Sunday, January 7, 2007

Encyclopedia of an Ordinary Life, Amy Krouse Rosenthal

You wouldn’t think such a “memoir,” written by someone with very little to tell, very little in her life that is not, as she herself puts it, “ordinary,” to be so gosh darn entertaining. Unlike most memoir authors, with their courage or cowardice or victimhood, the author’s only virtue over the rest of us is that she’s fantastically clever and funny; this, though, is plenty to make her book far from “ordinary.”

The virtue of this book is in the details—after all, those are all the author has going for her to distinguish her from any other writer, or indeed any other (wo)Man on the Street. She begins her hilarious spinning of details from the very first—as part of a page-long “Reader’s Agreement,” she cons the unsuspecting reader into agreeing to “thrust your arms upward and emit a loud, staccato Hey! just like circus performers do at the end of each stunt” and that “you agree that yes, we all suffer, perhaps even daily and deeply, but who wants to hear it?,” and even to offer a credit card number and expiration date. On the publisher’s page, where they list copyrights and “not responsible fors,” we learn that her publisher, or maybe just her, is “not responsible for the weather, the moon, or the scalding nature of soup.” How could you not love someone who messes with the mundane like this?

She also, in a helpful way, offers an orientation to her era and lifestyle, right in the first few pages, as she summarizes our day with some key information: Cost of Living Averages, Countries in Power, Top News Stories, Ways We Exercise, Machines We Own, What We Call the Other Driver When Angry (bitch, asshole, fucking bitch, fucking asshole, for the record). This also helpfully provides an orientation to the type of book it’s going to be—hilarious twists on the utterly ordinary, from a very, very clever mind.

The rest of the book is touted as an encyclopedia, with a number of alphabetized entries containing random thoughts, sketches, events, and ponderings from her life.

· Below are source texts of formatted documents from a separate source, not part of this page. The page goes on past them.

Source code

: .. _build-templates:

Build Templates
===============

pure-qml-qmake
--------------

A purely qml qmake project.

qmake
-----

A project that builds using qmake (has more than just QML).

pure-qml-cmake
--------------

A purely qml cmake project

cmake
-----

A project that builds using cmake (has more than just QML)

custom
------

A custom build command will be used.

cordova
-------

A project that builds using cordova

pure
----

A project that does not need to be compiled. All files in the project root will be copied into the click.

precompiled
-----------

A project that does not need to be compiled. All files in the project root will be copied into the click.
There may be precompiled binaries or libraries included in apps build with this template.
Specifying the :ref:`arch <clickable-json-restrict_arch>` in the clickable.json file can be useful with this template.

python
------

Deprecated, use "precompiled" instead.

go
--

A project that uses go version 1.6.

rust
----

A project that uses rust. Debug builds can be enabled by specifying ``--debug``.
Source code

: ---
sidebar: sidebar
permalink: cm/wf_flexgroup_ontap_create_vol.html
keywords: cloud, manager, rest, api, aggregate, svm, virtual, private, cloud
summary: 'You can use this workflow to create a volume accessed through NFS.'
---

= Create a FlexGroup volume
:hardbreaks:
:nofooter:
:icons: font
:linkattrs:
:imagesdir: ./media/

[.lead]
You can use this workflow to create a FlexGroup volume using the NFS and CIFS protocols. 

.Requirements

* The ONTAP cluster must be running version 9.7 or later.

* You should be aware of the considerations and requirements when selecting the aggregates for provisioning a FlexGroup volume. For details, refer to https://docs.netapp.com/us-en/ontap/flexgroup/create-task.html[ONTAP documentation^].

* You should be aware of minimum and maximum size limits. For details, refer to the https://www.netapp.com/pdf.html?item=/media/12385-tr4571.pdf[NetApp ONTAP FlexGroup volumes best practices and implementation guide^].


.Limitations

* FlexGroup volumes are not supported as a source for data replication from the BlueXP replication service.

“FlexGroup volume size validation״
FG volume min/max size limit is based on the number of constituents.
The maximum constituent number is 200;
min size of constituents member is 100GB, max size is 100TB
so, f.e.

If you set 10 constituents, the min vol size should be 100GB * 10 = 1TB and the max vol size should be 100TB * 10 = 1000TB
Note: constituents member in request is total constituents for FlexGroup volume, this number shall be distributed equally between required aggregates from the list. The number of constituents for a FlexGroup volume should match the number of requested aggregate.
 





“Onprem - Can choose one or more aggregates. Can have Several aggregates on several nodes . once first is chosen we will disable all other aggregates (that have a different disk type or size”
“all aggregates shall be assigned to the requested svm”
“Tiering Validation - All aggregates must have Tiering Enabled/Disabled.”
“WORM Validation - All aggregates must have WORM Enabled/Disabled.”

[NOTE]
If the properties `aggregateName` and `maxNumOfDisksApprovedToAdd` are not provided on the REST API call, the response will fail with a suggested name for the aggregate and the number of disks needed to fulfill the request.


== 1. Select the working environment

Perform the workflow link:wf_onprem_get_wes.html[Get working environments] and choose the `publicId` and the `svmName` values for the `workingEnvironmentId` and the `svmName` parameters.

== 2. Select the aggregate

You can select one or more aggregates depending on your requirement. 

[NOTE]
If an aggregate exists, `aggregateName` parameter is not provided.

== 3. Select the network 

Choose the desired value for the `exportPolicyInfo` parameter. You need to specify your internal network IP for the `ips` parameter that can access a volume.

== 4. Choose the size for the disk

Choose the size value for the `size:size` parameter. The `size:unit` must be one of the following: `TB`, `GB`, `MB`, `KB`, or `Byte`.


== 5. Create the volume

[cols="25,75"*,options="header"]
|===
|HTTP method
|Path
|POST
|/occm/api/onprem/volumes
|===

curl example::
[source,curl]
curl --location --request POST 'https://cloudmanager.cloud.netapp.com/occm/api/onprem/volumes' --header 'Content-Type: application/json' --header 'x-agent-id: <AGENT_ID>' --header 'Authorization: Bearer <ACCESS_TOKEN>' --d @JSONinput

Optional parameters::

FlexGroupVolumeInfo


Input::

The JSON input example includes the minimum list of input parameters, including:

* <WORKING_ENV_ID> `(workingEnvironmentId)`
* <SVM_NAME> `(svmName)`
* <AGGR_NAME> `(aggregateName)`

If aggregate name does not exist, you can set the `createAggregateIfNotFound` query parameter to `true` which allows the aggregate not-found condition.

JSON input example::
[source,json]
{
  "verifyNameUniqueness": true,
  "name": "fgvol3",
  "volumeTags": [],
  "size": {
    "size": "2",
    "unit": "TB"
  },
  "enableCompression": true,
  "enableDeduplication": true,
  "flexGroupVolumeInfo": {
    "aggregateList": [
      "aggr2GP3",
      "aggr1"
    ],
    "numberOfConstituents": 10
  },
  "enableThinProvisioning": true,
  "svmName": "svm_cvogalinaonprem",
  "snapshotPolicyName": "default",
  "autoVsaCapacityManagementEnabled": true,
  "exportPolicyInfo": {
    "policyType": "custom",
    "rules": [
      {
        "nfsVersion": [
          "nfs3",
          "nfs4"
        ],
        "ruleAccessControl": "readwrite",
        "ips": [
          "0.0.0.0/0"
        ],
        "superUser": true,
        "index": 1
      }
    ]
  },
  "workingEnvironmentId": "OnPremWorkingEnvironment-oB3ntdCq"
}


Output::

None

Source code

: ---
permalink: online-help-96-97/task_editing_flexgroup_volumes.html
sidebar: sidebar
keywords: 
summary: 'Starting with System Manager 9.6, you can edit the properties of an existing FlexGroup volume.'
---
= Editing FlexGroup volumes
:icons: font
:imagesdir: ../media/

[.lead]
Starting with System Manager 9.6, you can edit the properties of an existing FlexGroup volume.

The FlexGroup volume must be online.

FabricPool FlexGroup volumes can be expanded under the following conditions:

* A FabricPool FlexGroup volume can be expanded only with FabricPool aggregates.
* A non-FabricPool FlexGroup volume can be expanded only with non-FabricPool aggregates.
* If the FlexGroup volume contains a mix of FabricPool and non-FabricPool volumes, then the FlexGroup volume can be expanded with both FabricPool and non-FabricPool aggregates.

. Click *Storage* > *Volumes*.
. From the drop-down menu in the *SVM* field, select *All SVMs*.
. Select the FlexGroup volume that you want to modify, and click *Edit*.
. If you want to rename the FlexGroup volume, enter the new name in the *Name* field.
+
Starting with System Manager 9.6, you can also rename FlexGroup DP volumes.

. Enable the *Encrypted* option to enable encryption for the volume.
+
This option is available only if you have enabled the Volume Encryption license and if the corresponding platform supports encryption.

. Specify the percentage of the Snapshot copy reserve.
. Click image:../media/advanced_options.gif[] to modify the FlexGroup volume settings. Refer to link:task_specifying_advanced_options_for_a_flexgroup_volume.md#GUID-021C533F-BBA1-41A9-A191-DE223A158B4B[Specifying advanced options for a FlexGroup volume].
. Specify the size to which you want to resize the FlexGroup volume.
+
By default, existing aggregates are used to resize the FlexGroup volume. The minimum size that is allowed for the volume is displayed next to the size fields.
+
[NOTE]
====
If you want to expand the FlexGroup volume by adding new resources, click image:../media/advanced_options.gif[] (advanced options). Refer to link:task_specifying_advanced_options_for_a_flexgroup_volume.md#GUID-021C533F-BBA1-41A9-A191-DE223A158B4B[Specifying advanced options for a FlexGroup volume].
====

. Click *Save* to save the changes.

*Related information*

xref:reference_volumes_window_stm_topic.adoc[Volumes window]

She has a section devoted to her childhood, a timeline that contains everything from being born (1965) to wondering why the sign “NO STANDEES” at front of the bus doesn’t just say “NO STANDING” (1976-1983). She also, in this inspired section, includes a few tables, in which she charts Things That Confused Me For Much Longer than They Should Have (Horatio Alger—baseball player or famous writer?; Which ones were the mittens and which ones were the gloves; Thought they were saying “ten year,” like really good teachers would be granted a ten-year contract. Tenure. Oh. They’re saying tenure.) and What My Friends Were Confused By As Children (I used to think I could see atoms, but it was just dust; I thought that when my parents were little the world was in black and white because all the pictures of them were black and white; I always got the words pedestrian and Presbyterian confused. I didn’t understand why Presbyterians always got the right of way.) Other encyclopedia entries chronicle strange thoughts or habits (“It would be difficult to convince me that leaning has no effect whatsoever on the outcome of my bowling”), random facts she’s picked up from friends (one of the employees at Encyclopedia Britannica designed it so that the spine said “Menage—Ottawa,” and the editors never picked up on it) and daily habits, such as when she used to leave change lying around the neighborhood, along with a note and a prestamped postcard asking the person who picked it up to tell her how she spent it.

Since this book is small in aim and scope, it is unlikely to change any lives; yet, it is well worth the reading. As she weaves certain themes into her encyclopedia—childhood, parenting, happiness, loss—so subtly that a mere skimmer might not notice them, Rosenthal shows herself to be, in addition to being charming and utterly hilarious, warm and wise, a devoted wife and mother, a keen observer of human nature, both in herself and in others, and the foibles of modern life. (We really do call other drivers by those names, after all.)